Data mining techniques have been applied to solve classification problems for a variety of applications such as credit scoring, bankruptcy prediction, insurance underwriting, and management fraud detection. In many of those application domains, there exist human experts whose knowledge could have a bearing on the effectiveness of the classification decision. The lack of research in combining data mining techniques with domain knowledge has prompted researchers to identify the fusion of data mining and knowledge-based expert systems as an important future direction. In this paper, we compare the performance of seven data mining classification methods-naive Bayes, logistic regression, decision tree, decision table, neural network, k-nearest neighbor, and support vector machine-with and without incorporating domain knowledge.

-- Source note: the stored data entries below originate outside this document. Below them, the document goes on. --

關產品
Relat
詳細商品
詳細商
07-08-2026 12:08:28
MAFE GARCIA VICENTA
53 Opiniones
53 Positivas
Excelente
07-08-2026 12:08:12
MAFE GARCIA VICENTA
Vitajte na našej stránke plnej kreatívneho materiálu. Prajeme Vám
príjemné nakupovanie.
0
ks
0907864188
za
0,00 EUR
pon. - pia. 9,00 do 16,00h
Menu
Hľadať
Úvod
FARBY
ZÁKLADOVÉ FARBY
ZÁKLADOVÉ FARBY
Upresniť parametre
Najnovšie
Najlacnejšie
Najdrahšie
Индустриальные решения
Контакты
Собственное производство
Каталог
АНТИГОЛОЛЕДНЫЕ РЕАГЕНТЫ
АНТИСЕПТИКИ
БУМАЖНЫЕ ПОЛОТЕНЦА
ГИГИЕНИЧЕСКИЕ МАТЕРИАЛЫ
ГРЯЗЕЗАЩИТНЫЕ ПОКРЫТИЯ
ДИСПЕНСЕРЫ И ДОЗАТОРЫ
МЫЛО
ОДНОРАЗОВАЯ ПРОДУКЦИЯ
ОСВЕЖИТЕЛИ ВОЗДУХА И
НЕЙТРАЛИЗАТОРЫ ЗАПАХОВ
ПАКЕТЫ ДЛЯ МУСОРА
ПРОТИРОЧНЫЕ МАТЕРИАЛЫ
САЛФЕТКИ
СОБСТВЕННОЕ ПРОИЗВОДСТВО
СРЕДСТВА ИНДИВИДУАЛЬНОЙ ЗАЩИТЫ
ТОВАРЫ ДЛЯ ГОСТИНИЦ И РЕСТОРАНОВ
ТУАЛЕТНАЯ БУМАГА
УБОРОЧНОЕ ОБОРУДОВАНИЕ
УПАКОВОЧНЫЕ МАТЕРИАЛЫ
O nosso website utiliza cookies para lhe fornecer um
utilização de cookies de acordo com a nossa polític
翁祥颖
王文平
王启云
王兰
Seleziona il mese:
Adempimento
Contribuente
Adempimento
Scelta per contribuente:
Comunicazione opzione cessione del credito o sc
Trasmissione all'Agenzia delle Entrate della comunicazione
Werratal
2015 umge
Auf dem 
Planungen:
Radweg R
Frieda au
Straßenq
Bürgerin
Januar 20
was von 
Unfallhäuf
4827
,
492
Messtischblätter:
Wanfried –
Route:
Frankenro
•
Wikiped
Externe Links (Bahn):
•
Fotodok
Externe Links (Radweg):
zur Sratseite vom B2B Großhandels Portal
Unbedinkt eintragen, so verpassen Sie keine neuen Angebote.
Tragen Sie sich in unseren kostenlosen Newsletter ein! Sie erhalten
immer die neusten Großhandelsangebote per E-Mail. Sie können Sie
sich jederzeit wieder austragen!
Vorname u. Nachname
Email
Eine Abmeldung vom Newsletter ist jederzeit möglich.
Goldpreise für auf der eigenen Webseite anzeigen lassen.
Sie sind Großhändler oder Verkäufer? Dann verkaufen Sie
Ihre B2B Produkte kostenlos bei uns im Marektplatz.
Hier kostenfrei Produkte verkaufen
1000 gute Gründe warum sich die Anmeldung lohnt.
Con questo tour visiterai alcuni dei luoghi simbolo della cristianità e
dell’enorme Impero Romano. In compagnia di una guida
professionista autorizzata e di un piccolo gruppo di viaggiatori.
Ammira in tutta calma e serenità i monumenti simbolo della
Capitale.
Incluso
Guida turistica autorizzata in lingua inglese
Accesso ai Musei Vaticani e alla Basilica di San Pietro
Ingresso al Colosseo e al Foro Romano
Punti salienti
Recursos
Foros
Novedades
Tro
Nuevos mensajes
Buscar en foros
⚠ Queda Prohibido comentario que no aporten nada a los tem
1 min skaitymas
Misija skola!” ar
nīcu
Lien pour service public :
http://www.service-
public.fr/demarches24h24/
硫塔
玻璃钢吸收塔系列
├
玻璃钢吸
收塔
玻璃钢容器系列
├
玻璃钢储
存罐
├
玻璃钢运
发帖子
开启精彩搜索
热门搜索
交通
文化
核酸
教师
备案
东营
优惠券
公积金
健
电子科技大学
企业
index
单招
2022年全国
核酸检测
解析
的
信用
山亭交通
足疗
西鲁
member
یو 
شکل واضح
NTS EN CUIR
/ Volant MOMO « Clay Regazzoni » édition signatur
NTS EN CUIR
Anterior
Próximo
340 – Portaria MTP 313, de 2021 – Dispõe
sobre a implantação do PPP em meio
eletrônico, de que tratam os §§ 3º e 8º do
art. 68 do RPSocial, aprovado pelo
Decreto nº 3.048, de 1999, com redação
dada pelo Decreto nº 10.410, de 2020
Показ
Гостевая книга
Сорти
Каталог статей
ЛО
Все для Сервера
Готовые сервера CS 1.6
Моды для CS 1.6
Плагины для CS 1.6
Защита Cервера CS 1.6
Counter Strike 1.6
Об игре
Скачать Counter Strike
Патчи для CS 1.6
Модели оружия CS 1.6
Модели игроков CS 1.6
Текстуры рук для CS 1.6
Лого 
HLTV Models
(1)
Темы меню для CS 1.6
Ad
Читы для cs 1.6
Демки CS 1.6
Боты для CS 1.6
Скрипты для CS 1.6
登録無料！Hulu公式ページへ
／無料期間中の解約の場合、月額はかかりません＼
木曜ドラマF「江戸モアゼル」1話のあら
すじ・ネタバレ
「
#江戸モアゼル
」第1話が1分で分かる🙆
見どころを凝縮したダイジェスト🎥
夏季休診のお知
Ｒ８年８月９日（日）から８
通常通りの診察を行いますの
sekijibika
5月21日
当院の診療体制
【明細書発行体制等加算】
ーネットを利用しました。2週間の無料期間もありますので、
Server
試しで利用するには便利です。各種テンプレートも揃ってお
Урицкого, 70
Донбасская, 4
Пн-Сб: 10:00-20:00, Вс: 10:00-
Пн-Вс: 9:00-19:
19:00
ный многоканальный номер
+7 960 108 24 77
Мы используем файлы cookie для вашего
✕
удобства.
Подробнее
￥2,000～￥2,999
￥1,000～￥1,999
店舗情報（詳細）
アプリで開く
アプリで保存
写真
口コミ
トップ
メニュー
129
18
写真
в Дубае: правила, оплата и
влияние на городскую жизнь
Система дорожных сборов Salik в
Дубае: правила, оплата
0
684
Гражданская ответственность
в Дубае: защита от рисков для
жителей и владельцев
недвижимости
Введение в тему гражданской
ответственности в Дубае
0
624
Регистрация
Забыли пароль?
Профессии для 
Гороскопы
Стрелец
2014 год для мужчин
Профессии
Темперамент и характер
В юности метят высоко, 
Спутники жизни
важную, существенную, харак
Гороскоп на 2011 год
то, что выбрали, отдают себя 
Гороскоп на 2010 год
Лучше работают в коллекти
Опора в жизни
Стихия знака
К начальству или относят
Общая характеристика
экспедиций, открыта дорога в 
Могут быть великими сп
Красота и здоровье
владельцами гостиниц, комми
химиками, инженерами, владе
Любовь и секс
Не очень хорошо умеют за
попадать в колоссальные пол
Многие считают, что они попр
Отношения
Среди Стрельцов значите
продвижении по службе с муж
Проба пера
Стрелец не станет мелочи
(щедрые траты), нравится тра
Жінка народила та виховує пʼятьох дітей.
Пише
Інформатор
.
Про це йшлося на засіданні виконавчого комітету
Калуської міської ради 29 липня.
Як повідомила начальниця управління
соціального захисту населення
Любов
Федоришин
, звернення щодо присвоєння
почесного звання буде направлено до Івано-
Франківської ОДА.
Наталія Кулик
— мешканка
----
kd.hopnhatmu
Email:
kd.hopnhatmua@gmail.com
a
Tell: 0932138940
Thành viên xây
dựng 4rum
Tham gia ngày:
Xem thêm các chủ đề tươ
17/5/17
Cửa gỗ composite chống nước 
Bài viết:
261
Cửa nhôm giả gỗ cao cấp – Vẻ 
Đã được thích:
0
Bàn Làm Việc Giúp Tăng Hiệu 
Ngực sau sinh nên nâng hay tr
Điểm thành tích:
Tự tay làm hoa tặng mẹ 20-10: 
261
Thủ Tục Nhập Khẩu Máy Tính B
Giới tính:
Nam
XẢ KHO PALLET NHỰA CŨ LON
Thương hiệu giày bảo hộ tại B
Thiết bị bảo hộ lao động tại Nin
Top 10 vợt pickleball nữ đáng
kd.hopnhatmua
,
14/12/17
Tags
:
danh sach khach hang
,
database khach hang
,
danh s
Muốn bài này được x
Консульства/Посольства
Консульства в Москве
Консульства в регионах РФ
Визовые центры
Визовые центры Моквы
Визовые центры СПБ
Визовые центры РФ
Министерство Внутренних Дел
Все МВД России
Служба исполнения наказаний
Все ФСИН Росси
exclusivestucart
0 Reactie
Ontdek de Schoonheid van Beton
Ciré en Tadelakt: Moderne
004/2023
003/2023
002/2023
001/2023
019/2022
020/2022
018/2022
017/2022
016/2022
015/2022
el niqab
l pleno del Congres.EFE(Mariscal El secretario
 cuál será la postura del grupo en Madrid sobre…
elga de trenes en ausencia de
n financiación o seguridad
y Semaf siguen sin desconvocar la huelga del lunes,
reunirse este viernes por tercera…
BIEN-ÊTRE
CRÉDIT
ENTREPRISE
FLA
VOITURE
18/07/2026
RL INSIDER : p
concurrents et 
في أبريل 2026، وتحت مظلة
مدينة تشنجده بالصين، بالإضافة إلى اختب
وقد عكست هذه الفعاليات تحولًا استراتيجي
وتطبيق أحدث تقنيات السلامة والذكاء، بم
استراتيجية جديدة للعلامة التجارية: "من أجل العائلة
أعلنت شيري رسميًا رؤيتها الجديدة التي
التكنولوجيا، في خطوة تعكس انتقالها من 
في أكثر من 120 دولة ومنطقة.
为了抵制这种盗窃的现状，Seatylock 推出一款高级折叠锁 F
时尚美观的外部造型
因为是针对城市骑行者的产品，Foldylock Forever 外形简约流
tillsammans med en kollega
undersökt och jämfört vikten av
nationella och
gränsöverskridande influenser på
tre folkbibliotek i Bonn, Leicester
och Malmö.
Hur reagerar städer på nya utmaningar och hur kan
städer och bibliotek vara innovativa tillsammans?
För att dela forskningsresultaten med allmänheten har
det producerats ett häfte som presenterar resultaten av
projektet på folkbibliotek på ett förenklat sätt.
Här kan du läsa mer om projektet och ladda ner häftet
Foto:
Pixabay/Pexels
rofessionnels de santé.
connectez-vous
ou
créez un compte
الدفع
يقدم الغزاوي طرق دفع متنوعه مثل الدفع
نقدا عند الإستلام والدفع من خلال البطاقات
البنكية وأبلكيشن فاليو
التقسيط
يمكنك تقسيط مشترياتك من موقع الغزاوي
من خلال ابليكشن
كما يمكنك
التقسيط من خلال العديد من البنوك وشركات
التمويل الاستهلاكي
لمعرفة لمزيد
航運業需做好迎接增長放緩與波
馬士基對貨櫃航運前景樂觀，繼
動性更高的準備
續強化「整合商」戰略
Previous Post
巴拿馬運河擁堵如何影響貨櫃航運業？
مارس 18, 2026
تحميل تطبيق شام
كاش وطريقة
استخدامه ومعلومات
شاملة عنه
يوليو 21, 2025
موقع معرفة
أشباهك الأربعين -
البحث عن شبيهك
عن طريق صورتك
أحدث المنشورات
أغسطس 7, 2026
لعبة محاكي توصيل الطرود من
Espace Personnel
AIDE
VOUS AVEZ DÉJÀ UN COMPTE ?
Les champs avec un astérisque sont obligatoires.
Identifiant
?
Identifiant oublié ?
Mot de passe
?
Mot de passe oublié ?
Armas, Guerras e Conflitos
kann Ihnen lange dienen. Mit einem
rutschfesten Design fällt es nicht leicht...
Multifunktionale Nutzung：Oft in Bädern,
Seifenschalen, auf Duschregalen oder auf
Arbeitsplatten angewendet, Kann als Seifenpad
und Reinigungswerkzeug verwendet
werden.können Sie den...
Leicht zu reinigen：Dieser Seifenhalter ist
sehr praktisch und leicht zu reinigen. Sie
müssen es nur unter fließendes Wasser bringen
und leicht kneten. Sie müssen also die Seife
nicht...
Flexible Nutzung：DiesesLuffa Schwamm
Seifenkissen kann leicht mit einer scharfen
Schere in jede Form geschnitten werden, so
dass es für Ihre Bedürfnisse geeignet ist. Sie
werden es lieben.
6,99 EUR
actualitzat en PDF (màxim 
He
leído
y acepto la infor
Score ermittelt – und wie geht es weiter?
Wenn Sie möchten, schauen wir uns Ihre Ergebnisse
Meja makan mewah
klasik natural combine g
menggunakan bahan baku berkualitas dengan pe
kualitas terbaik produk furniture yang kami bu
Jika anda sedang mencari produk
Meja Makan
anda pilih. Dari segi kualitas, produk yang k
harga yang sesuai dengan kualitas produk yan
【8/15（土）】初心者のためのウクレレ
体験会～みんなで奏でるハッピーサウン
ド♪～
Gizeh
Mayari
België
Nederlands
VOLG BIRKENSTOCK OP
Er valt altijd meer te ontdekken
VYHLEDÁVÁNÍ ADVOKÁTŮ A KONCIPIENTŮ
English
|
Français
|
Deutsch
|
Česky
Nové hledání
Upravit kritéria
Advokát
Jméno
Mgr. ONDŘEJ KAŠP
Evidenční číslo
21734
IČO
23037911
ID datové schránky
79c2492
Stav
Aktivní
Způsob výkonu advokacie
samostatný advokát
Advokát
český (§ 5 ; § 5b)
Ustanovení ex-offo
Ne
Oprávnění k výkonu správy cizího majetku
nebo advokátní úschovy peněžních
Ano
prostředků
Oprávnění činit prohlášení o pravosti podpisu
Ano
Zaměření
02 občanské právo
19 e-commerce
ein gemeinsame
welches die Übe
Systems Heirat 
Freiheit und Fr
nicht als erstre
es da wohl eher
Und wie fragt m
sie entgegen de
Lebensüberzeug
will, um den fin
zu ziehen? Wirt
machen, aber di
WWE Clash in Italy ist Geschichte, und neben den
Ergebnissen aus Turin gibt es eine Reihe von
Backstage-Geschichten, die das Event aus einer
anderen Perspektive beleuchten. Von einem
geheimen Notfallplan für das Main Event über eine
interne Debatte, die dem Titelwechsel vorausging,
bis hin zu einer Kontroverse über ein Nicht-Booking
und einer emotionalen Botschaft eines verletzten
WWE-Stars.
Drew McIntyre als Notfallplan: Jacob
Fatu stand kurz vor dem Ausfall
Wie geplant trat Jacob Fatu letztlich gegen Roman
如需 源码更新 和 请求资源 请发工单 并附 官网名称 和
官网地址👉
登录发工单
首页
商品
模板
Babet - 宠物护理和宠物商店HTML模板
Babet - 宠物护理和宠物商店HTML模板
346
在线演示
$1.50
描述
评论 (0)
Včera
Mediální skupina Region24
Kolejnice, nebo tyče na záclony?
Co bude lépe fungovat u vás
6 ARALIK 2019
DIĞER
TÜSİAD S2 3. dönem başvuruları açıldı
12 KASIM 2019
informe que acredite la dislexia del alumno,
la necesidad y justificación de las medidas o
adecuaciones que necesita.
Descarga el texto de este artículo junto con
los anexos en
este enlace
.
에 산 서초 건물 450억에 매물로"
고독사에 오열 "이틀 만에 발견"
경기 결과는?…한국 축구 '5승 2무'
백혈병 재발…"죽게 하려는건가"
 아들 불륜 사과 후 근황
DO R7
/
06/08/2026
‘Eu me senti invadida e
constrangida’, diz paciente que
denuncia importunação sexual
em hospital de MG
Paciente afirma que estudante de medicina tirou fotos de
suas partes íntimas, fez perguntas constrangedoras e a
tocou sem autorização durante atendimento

The application we focus on is in the domain of indirect bank lending. An expert system capturing a lending expert's knowledge of rating a borrower's credit is used in combination with data mining to study if the incorporation of domain knowledge improves classification performance. We use two performance measures: misclassification cost and AUC (area under the curve). A 2x7 factorial, repeated-measures ANOVA, with the two factors being domain knowledge (present or absent) and data mining method (seven methods), as well as a special statistical test for comparing AUCs, is used for analyzing the results. Analysis of the results reveals that incorporation of domain knowledge significantly improves classification performance with respect to both misclassification cost and AUC. There is interaction between classification method and domain knowledge. Incorporation of domain knowledge has a higher influence on performance for some methods than for others. Both measures-misclassification cost and AUC-yield similar results, indicating that the findings of the study are robust.